“This letter is from Paul, chosen by the will of God to be an apostle of Christ Jesus, and from our brother Timothy. 2 We are writing to God’s holy people in the city of Colosse, who are faithful brothers and sisters in Christ. May God our Father give you grace and peace.” (Colossians 1:1-2; New Living Translation)
Who are you, really?
Identity issues are front and center in our day, more than any time in living memory. Some people grapple deeply with their sexual identity (straight, gay, transgender, other). Others have more traditional struggles: Who am I? Does anyone care? Do I matter? What gives me value?
For most of us, various elements shape our identity; male/female, husband/wife, father/mother, educated/uneducated, wealthy/poor, worker, homemaker, coach, teacher, volunteer, etc. Each “role” contributes to our identity, and represents another hat that we wear.
As the Apostle Paul opens his letter to the Christians at Colosse, his opening comments relate to identity; his and theirs.
On the one hand, Paul identifies himself as chosen by God to be an apostle (missionary). On the other hand, he identifies the Christians at Colosse as God’s holy people (saints) and faithful brothers and sisters because of Christ. Something quite dramatic had happened to him…and them.
Following Christ is not like taking out membership at the local gym or quilting guild. It makes a profound and fundamental change to everything. Elsewhere, Paul describes this change in dramatic terms: A new creation whereby old things have passed and entirely new things have come (2 Corinthians 5:17).

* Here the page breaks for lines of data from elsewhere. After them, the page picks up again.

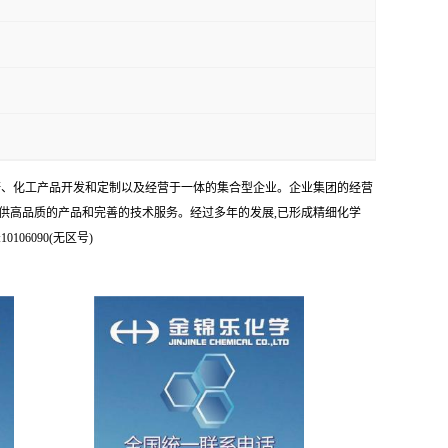
科研、化工产品开发和定制以及经营于一体的集合型企业。企业集团的经营
供高品质的产品和完善的技术服务。经过多年的发展,已形成精细化学
6090(无区号)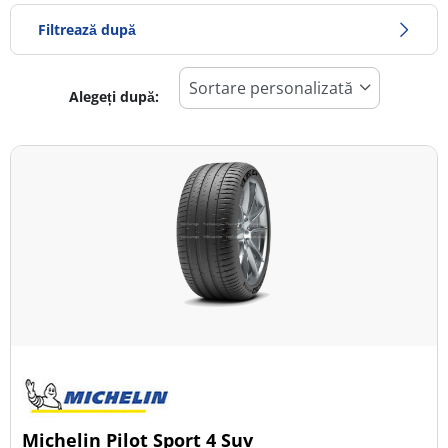
Filtrează după
Alegeți după:
1333
Preț
2156
Sezon
Toate tipurile (6)
Iarna (1)
Vară (5)
All Season (0)
Tip autovehicul
Michelin Pilot Sport 4 Suv
Toate tipurile (6)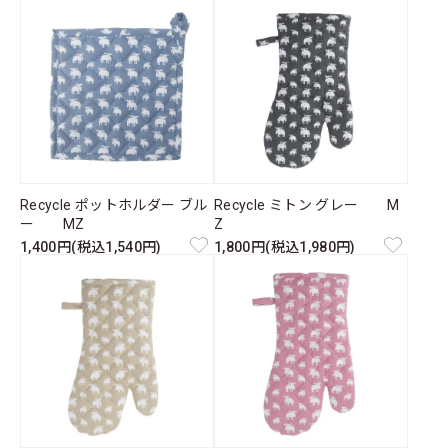
Recycle ポットホルダー ブル
Recycle ミトン グレー M
ー MZ
Z
1,400円(税込1,540円)
1,800円(税込1,980円)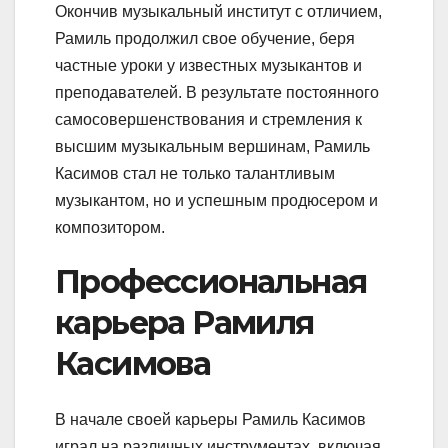
Окончив музыкальный институт с отличием,
Рамиль продолжил свое обучение, беря
частные уроки у известных музыкантов и
преподавателей. В результате постоянного
самосовершенствования и стремления к
высшим музыкальным вершинам, Рамиль
Касимов стал не только талантливым
музыкантом, но и успешным продюсером и
композитором.
Профессиональная
карьера Рамиля
Касимова
В начале своей карьеры Рамиль Касимов
играл на различных инструментах, включая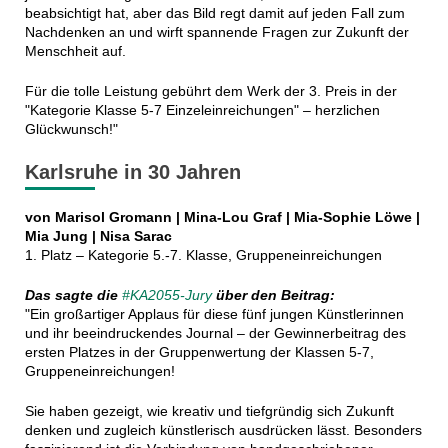
beabsichtigt hat, aber das Bild regt damit auf jeden Fall zum
Nachdenken an und wirft spannende Fragen zur Zukunft der
Menschheit auf.
Für die tolle Leistung gebührt dem Werk der 3. Preis in der
"Kategorie Klasse 5-7 Einzeleinreichungen" – herzlichen
Glückwunsch!"
Karlsruhe in 30 Jahren
von Marisol Gromann | Mina-Lou Graf | Mia-Sophie Löwe |
Mia Jung | Nisa Sarac​
1. Platz – Kategorie 5.-7. Klasse, Gruppeneinreichungen
Das sagte die
#KA2055-Jury
über den Beitrag:
"Ein großartiger Applaus für diese fünf jungen Künstlerinnen
und ihr beeindruckendes Journal – der Gewinnerbeitrag des
ersten Platzes in der Gruppenwertung der Klassen 5-7,
Gruppeneinreichungen!
Sie haben gezeigt, wie kreativ und tiefgründig sich Zukunft
denken und zugleich künstlerisch ausdrücken lässt. Besonders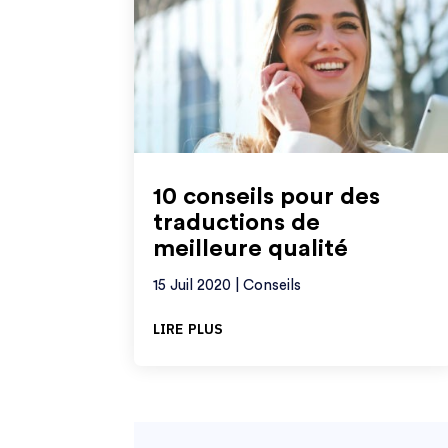
10 conseils pour des
traductions de
meilleure qualité
15 Juil 2020
|
Conseils
lire plus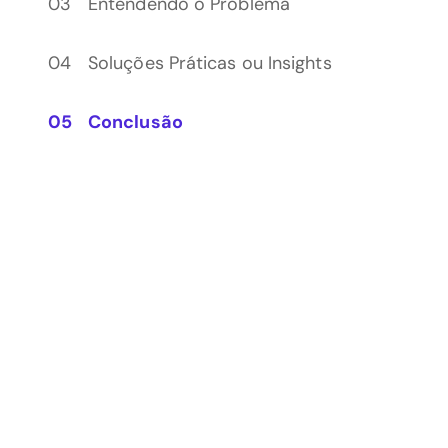
Entendendo o Problema
Soluções Práticas ou Insights
Conclusão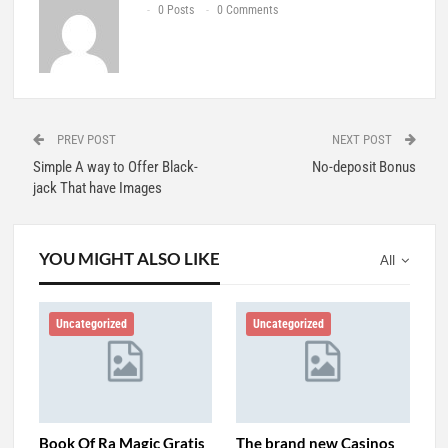
0 Posts
0 Comments
PREV POST
NEXT POST
Simple A way to Offer Black-
No-deposit Bonus
jack That have Images
YOU MIGHT ALSO LIKE
All
Uncategorized
Uncategorized
Book Of Ra Magic Gratis
The brand new Casinos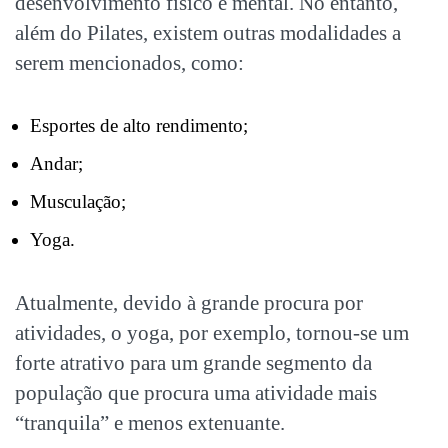
desenvolvimento físico e mental. No entanto,
além do Pilates, existem outras modalidades a
serem mencionados, como:
Esportes de alto rendimento;
Andar;
Musculação;
Yoga.
Atualmente, devido à grande procura por
atividades, o yoga, por exemplo, tornou-se um
forte atrativo para um grande segmento da
população que procura uma atividade mais
“tranquila” e menos extenuante.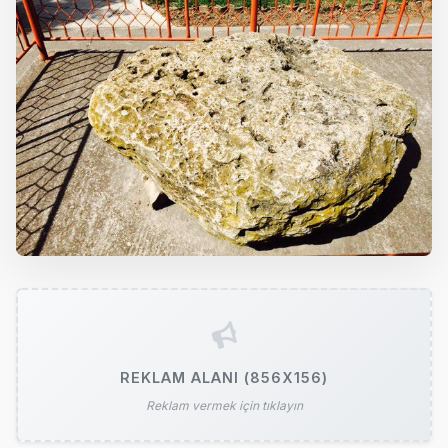
REKLAM ALANI (856X156)
Reklam vermek için tıklayın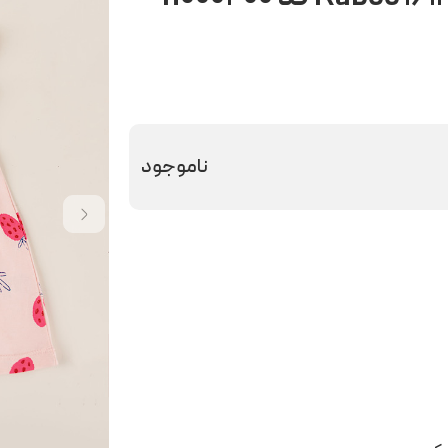
ناموجود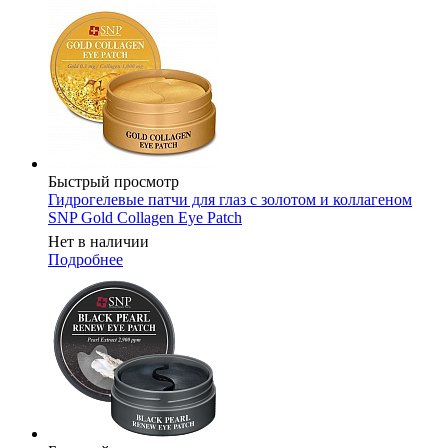
Быстрый просмотр
Гидрогелевые патчи для глаз с золотом и коллагеном
SNP Gold Collagen Eye Patch
Нет в наличии
Подробнее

We are no longer who we once were. Our redemption by Christ means that we have an entirely new vocation (calling) and identity. No longer do the usual categories apply in the same way. We are not primarily Greek or Jew, circumcised or uncircumcised, citizen or refugee, slave or freeman (Colossians 3:11).
Our new identity transcends everything we have experienced before. It doesn’t eliminate everything else, but it relegates it all to a secondary position.
This may be one of the least understood and most poorly appropriated truths in contemporary Christianity. Our first and chief identity now rests as being the beloved people of God and therefore brothers and sisters to each other. Everything else springs from that starting point.
Some think of Christianity as a religious system. Others view it as nothing more than another government survey category. But Paul defines it in radical new ways. Christianity, first and foremost, re-defines our core identity. We are now the people and family of God. Until we embrace this identity deeply, the usual struggles will continue and we’ll treat each other indifferently.
Who are you, really? Christ alone gives us the clarity that changes everything.